- _TASK BRIEF_:
Word for word, set down every record that appears below.

===== SUPPLIED ENTRIES =====

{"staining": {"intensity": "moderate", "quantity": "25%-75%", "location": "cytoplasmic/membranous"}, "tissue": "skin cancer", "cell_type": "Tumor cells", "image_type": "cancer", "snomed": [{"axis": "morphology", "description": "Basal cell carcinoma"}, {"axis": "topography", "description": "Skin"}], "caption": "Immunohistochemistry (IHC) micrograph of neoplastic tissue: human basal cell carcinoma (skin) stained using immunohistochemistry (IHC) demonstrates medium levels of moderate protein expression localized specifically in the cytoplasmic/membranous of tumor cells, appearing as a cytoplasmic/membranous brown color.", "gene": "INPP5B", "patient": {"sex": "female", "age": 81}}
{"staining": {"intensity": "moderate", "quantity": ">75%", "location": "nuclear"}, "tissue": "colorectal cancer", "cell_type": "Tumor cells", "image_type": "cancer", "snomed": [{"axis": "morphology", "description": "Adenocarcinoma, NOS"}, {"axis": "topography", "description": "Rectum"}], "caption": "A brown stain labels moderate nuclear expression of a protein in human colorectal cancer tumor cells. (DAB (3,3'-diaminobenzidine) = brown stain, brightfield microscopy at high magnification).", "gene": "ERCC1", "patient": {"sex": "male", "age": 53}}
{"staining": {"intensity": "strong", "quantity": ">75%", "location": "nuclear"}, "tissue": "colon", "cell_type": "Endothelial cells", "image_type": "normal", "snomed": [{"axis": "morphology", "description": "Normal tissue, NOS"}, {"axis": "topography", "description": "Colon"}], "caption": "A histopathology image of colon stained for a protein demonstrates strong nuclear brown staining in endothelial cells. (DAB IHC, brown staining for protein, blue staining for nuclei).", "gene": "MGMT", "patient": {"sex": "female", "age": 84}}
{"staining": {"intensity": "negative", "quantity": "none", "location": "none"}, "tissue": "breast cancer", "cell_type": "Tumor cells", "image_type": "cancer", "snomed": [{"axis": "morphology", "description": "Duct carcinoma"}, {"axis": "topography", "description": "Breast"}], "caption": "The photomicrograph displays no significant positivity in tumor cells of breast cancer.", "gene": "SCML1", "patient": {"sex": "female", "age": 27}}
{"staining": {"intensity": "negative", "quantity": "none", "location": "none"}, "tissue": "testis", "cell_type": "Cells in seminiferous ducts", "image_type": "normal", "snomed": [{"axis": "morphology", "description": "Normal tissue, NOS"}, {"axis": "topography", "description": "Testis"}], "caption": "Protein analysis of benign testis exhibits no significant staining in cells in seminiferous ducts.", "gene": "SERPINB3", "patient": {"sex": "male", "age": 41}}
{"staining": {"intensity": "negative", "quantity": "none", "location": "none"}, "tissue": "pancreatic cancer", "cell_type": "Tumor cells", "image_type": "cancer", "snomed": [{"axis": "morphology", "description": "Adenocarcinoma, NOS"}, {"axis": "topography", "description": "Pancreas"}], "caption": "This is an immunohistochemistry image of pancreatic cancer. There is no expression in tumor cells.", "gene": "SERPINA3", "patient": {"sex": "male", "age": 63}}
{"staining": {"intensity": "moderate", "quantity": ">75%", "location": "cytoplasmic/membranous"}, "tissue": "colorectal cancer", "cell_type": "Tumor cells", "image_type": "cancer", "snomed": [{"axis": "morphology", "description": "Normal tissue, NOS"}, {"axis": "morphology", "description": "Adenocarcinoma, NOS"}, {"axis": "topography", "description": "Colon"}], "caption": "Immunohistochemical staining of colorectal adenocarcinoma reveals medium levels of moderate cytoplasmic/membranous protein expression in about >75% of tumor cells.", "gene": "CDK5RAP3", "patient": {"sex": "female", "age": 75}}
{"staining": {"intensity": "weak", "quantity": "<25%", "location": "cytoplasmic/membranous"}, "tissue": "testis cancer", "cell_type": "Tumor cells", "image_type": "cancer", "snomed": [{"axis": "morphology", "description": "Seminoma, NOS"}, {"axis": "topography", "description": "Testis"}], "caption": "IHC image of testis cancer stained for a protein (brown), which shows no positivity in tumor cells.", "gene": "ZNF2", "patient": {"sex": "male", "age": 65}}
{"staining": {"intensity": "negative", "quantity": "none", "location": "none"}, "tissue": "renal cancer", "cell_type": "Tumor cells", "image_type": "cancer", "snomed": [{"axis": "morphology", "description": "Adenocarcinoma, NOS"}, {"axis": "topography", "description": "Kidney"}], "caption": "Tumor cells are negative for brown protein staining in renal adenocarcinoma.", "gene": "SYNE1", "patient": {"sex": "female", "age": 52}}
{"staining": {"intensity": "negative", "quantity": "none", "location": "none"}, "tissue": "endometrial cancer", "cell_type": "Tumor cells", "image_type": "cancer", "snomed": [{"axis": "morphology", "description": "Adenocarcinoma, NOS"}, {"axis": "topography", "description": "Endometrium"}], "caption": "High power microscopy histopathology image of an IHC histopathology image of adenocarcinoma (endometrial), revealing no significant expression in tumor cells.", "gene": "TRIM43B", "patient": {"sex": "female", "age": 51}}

=====

- _SOLUTION BELOW_:
{"staining": {"intensity": "moderate", "quantity": "25%-75%", "location": "cytoplasmic/membranous"}, "tissue": "skin cancer", "cell_type": "Tumor cells", "image_type": "cancer", "snomed": [{"axis": "morphology", "description": "Basal cell carcinoma"}, {"axis": "topography", "description": "Skin"}], "caption": "Immunohistochemistry (IHC) micrograph of neoplastic tissue: human basal cell carcinoma (skin) stained using immunohistochemistry (IHC) demonstrates medium levels of moderate protein expression localized specifically in the cytoplasmic/membranous of tumor cells, appearing as a cytoplasmic/membranous brown color.", "gene": "INPP5B", "patient": {"sex": "female", "age": 81}}
{"staining": {"intensity": "moderate", "quantity": ">75%", "location": "nuclear"}, "tissue": "colorectal cancer", "cell_type": "Tumor cells", "image_type": "cancer", "snomed": [{"axis": "morphology", "description": "Adenocarcinoma, NOS"}, {"axis": "topography", "description": "Rectum"}], "caption": "A brown stain labels moderate nuclear expression of a protein in human colorectal cancer tumor cells. (DAB (3,3'-diaminobenzidine) = brown stain, brightfield microscopy at high magnification).", "gene": "ERCC1", "patient": {"sex": "male", "age": 53}}
{"staining": {"intensity": "strong", "quantity": ">75%", "location": "nuclear"}, "tissue": "colon", "cell_type": "Endothelial cells", "image_type": "normal", "snomed": [{"axis": "morphology", "description": "Normal tissue, NOS"}, {"axis": "topography", "description": "Colon"}], "caption": "A histopathology image of colon stained for a protein demonstrates strong nuclear brown staining in endothelial cells. (DAB IHC, brown staining for protein, blue staining for nuclei).", "gene": "MGMT", "patient": {"sex": "female", "age": 84}}
{"staining": {"intensity": "negative", "quantity": "none", "location": "none"}, "tissue": "breast cancer", "cell_type": "Tumor cells", "image_type": "cancer", "snomed": [{"axis": "morphology", "description": "Duct carcinoma"}, {"axis": "topography", "description": "Breast"}], "caption": "The photomicrograph displays no significant positivity in tumor cells of breast cancer.", "gene": "SCML1", "patient": {"sex": "female", "age": 27}}
{"staining": {"intensity": "negative", "quantity": "none", "location": "none"}, "tissue": "testis", "cell_type": "Cells in seminiferous ducts", "image_type": "normal", "snomed": [{"axis": "morphology", "description": "Normal tissue, NOS"}, {"axis": "topography", "description": "Testis"}], "caption": "Protein analysis of benign testis exhibits no significant staining in cells in seminiferous ducts.", "gene": "SERPINB3", "patient": {"sex": "male", "age": 41}}
{"staining": {"intensity": "negative", "quantity": "none", "location": "none"}, "tissue": "pancreatic cancer", "cell_type": "Tumor cells", "image_type": "cancer", "snomed": [{"axis": "morphology", "description": "Adenocarcinoma, NOS"}, {"axis": "topography", "description": "Pancreas"}], "caption": "This is an immunohistochemistry image of pancreatic cancer. There is no expression in tumor cells.", "gene": "SERPINA3", "patient": {"sex": "male", "age": 63}}
{"staining": {"intensity": "moderate", "quantity": ">75%", "location": "cytoplasmic/membranous"}, "tissue": "colorectal cancer", "cell_type": "Tumor cells", "image_type": "cancer", "snomed": [{"axis": "morphology", "description": "Normal tissue, NOS"}, {"axis": "morphology", "description": "Adenocarcinoma, NOS"}, {"axis": "topography", "description": "Colon"}], "caption": "Immunohistochemical staining of colorectal adenocarcinoma reveals medium levels of moderate cytoplasmic/membranous protein expression in about >75% of tumor cells.", "gene": "CDK5RAP3", "patient": {"sex": "female", "age": 75}}
{"staining": {"intensity": "weak", "quantity": "<25%", "location": "cytoplasmic/membranous"}, "tissue": "testis cancer", "cell_type": "Tumor cells", "image_type": "cancer", "snomed": [{"axis": "morphology", "description": "Seminoma, NOS"}, {"axis": "topography", "description": "Testis"}], "caption": "IHC image of testis cancer stained for a protein (brown), which shows no positivity in tumor cells.", "gene": "ZNF2", "patient": {"sex": "male", "age": 65}}
{"staining": {"intensity": "negative", "quantity": "none", "location": "none"}, "tissue": "renal cancer", "cell_type": "Tumor cells", "image_type": "cancer", "snomed": [{"axis": "morphology", "description": "Adenocarcinoma, NOS"}, {"axis": "topography", "description": "Kidney"}], "caption": "Tumor cells are negative for brown protein staining in renal adenocarcinoma.", "gene": "SYNE1", "patient": {"sex": "female", "age": 52}}
{"staining": {"intensity": "negative", "quantity": "none", "location": "none"}, "tissue": "endometrial cancer", "cell_type": "Tumor cells", "image_type": "cancer", "snomed": [{"axis": "morphology", "description": "Adenocarcinoma, NOS"}, {"axis": "topography", "description": "Endometrium"}], "caption": "High power microscopy histopathology image of an IHC histopathology image of adenocarcinoma (endometrial), revealing no significant expression in tumor cells.", "gene": "TRIM43B", "patient": {"sex": "female", "age": 51}}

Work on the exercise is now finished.